Linear Algebra Basics For ML & DL
Introduction for Introduction
We know what vectors and matrices are. Just a set of numbers or objects juxtaposed in a one-dimensional or two-dimensional structures. Now if these numbers are put in three-dimensional or higher-dimensional structures, they are called tensors. We have the following notation:
Matrix \(\mathcal{A} \in \mathbb{R}^{m\times n}\) has \(m\) row and \(n\) columns. The \(i^{\text{th}}\) row and \(j^{\text{th}}\) column of this matrix are shown with \(\mathcal{A}_{i,:} \text{ and } \mathcal{A}_{:,j}\) respectively.
Tensor \(\mathbb{A} \in \mathcal{R}^{n_1 \times n_2 \times n_3}\) is of dimensions \(n_1 \times n_2 \times n_3\) . \(\mathbb{A}_{i,j,k}\) is the element of the tensor which is at coordinates \((i,j,k)\). \(\mathbb{A}_{i,:,:}\) is a two-dimensional cut of the tensor.
I think we all are familiar with the transpose and multiplication operations on matrices. Also, the element-wise product operation of matrices which we show with \(\mathbb{A}_1 \odot \mathbb{A}_2\).
Span of Vectors
I assume you know what is linear independence of vectors. Linear combination of the set of vectors \(\{v^{(1)}, v^{(2)}, \dots ,v^{(n)}\}\) is given by \(\sum_{i =1}^n c_i v^{(i)}\), where \(c_i\)s are real coefficients. Set of all points that can be obtained by \(\sum_{i =1}^n c_i v^{(i)}\) (for some \(c_i \in \mathbb{R}, i \in \{1,\dots, n\}\)) is called the span of this set \(\{v^{(1)}, v^{(2)}, \dots ,v^{(n)}\}\). If we add a vector \(v^{(n+1)}\), to the set of vectors which is a linear combinatoin of members of in \(\{v^{(1)}, v^{(2)}, \dots ,v^{(n)}\}\), the span of the new set does not increase. In other words \(\text{span}\{v^{(1)}, v^{(2)}, \dots ,v^{(n)}\} = \text{span}\{v^{(1)}, v^{(2)}, \dots ,v^{(n)}, v^{(n+1)}\}.\)

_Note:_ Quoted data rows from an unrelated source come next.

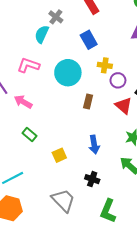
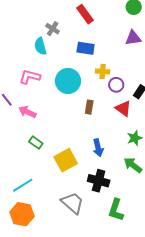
cyan semicircle: (42, 34) -> (40, 46), turned -36
blue rectangle: (89, 40) -> (86, 48), turned -48
yellow square: (59, 155) -> (66, 160), size x1.6
black cross: (92, 179) -> (99, 181), size x1.5

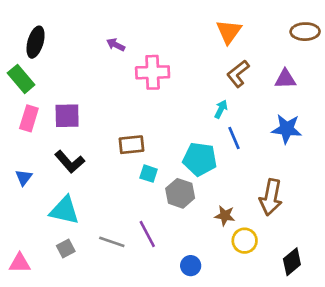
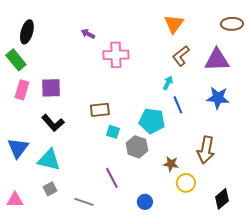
purple triangle: (285, 79) -> (217, 60), size x1.5
blue triangle: (24, 178) -> (18, 148), moved, size x1.6
gray line: (112, 242) -> (84, 202), moved

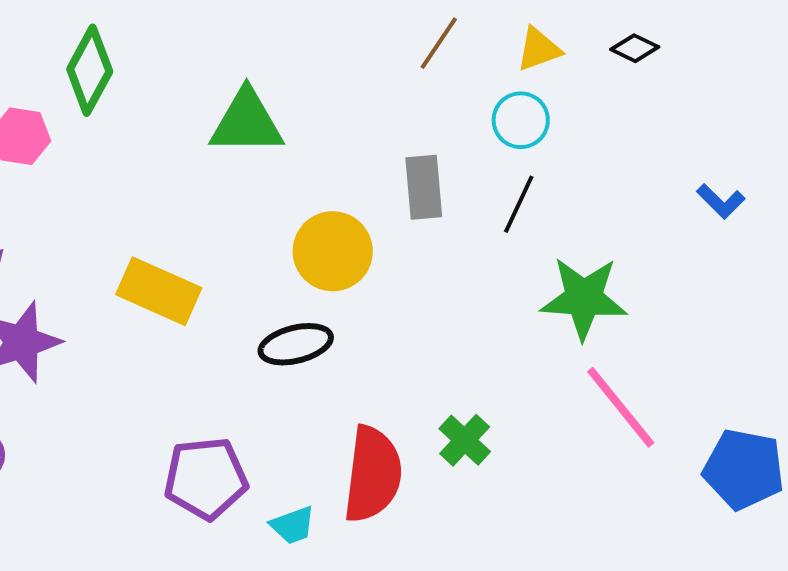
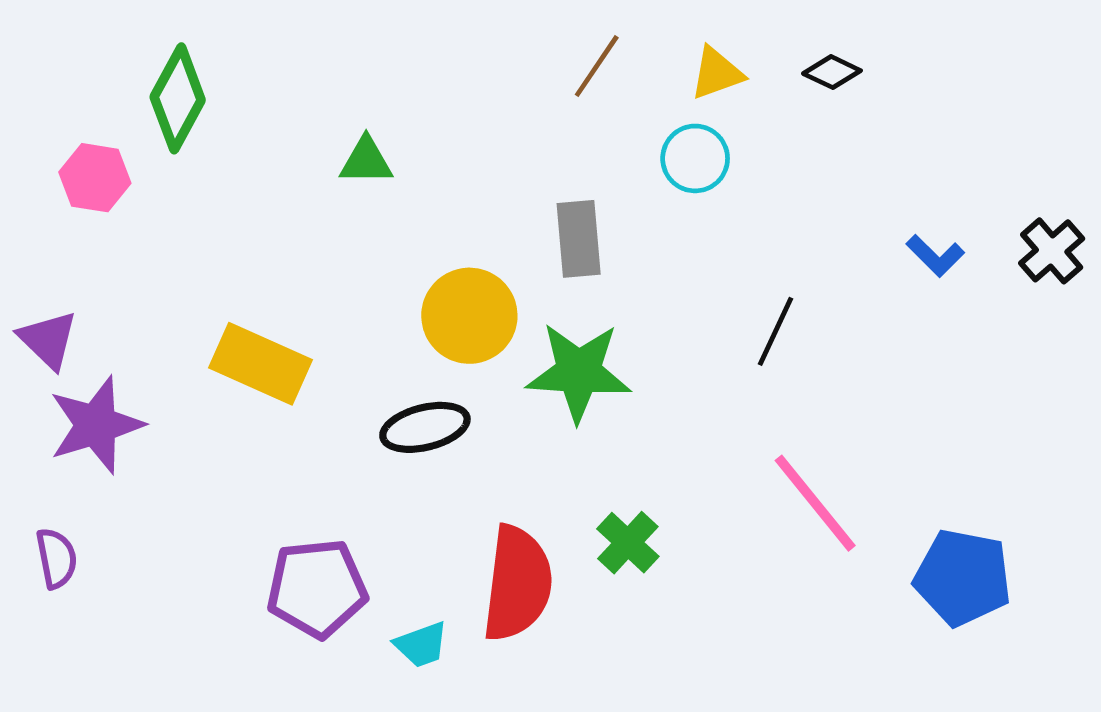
green triangle: (247, 122) -> (366, 161), size x0.6
black line: (519, 204) -> (776, 331), moved
green star: (584, 298) -> (579, 372), moved

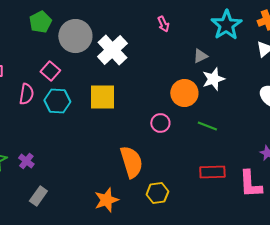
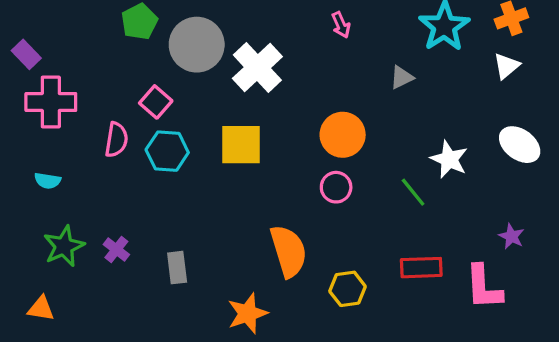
white star: (213, 79) -> (449, 159), moved, turned -30
orange circle: (184, 93) -> (343, 135), moved
green line: (207, 126) -> (413, 192), turned 30
yellow hexagon: (157, 193) -> (348, 289), moved
gray rectangle: (38, 196) -> (177, 268), moved, turned -42

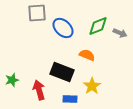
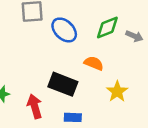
yellow star: (92, 86) -> (117, 92), moved

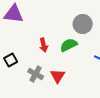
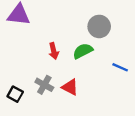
black square: (11, 60) -> (15, 94), moved, turned -32
red triangle: (58, 76) -> (70, 87), turned -35

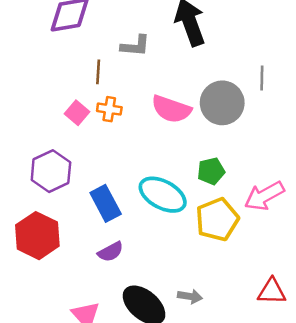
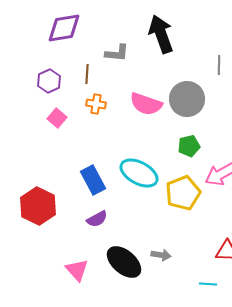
gray line: (262, 78) -> (219, 65), moved
pink square: (77, 113) -> (57, 118), moved
purple hexagon: (51, 171) -> (49, 81), moved, size x0.7
green pentagon: (211, 171) -> (189, 146), moved

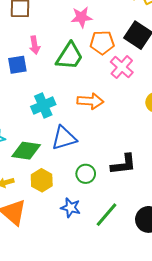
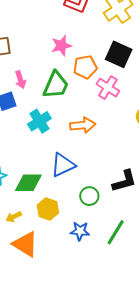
cyan cross: (43, 105) -> (39, 121), moved

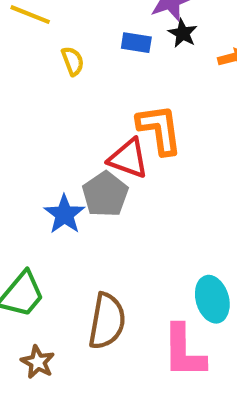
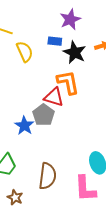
black star: (183, 33) -> (75, 52), moved, size x1.6
yellow semicircle: (73, 61) -> (25, 52), size x1.5

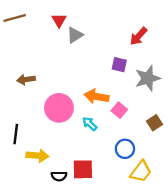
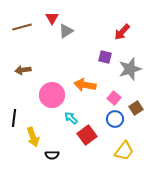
brown line: (15, 18) -> (22, 27), moved
pink square: (119, 110) -> (114, 98), moved
cyan arrow: (90, 124) -> (71, 118), moved
blue circle: (125, 149) -> (115, 119), moved
yellow arrow: (37, 156) -> (33, 137), turned 66
red square: (83, 169) -> (87, 135), moved, turned -36

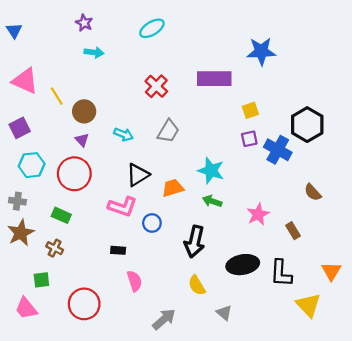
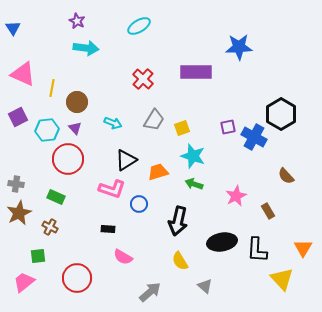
cyan arrow: (94, 52) -> (86, 48), size x1.4
yellow line: (57, 96) -> (52, 88), turned 42
yellow square: (250, 110) -> (182, 128), moved
cyan hexagon: (32, 165) -> (47, 130), moved
pink semicircle: (134, 281) -> (123, 257), turned 138
pink trapezoid: (26, 308) -> (24, 282), turned 90

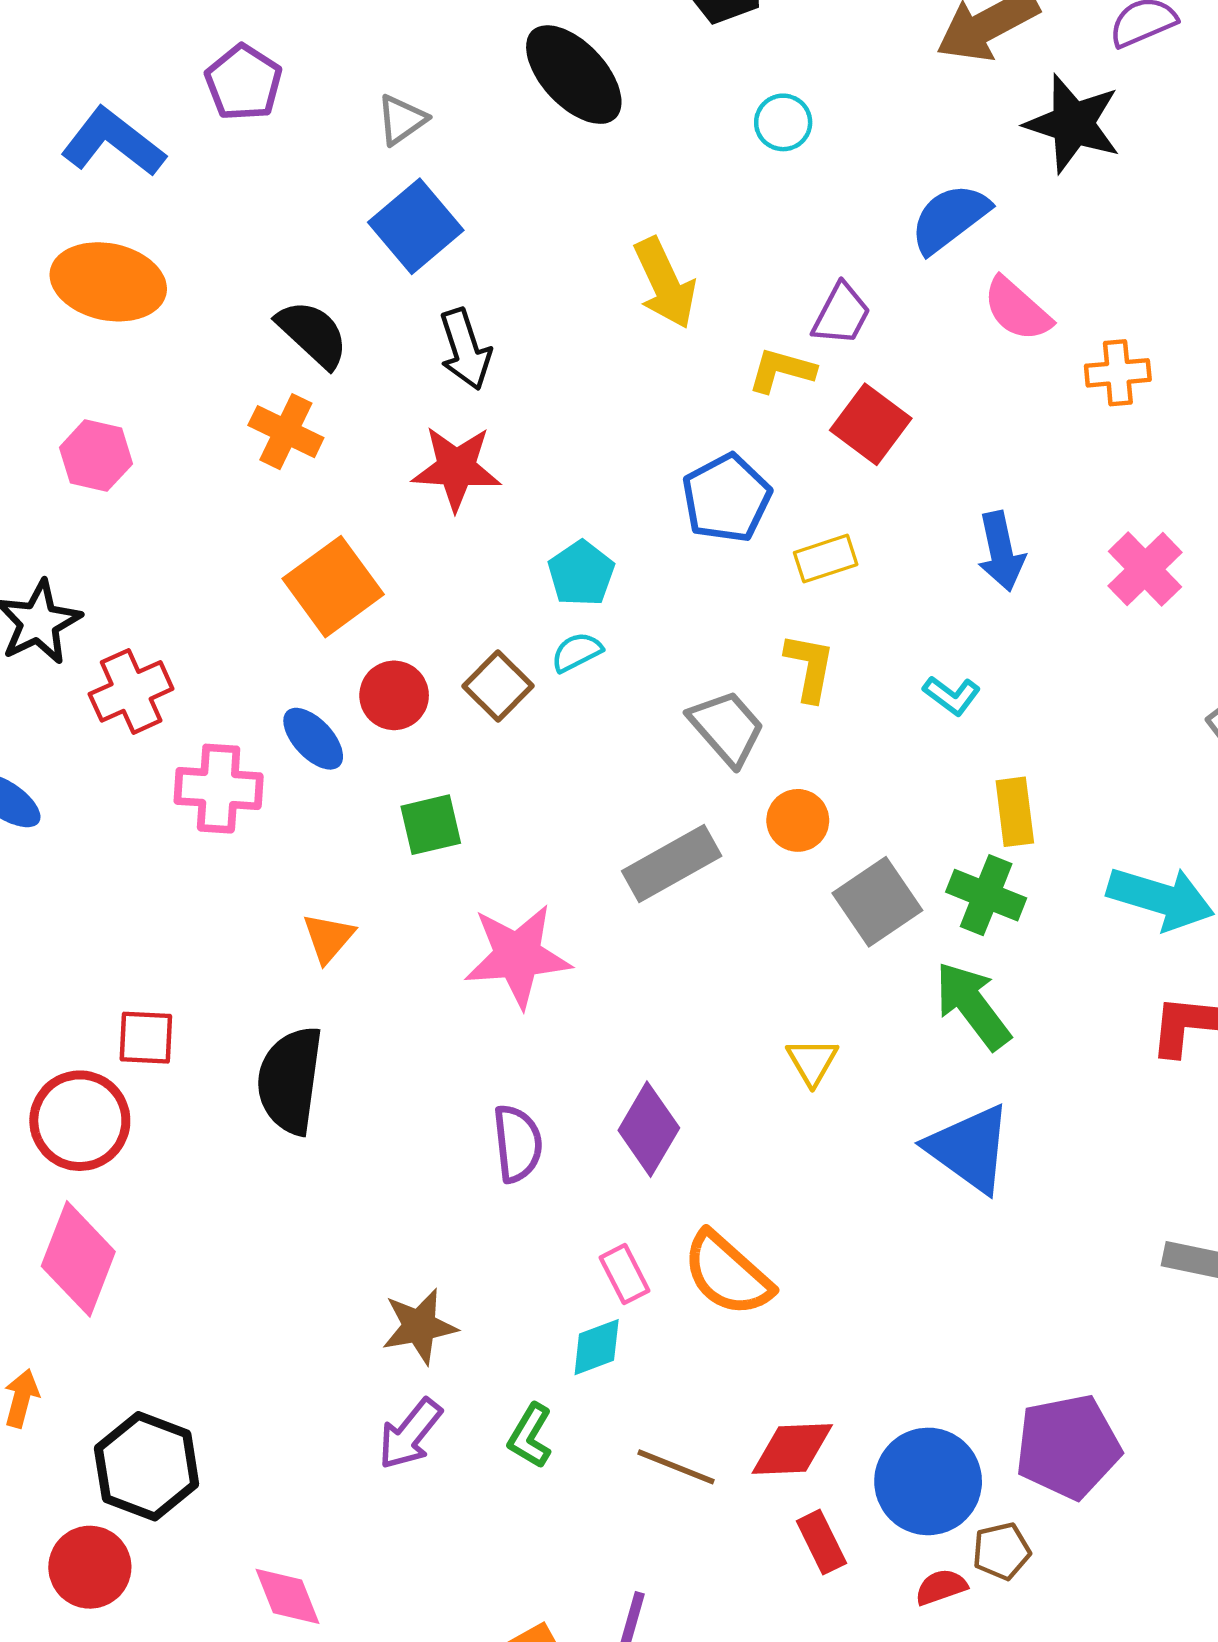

The set of linear equations \(\mathcal{A}_{m \times n} x_{n\times 1} = b_{m \times 1}\) has a solution if the span of columns of \(\mathcal{A}\), \(\{A^{(1)}, A^{(2)}, \dots, A^{(n)} \}\) includes \(b\). Thus, \(\mathcal{A}\) should have \(m\) linearly independent columns so that equation \(\mathcal{A}x = b\). has a solution for every \(b \in \mathbb{R}^m\).
Good to know: Square matrices with linearly dependent columns are called singular.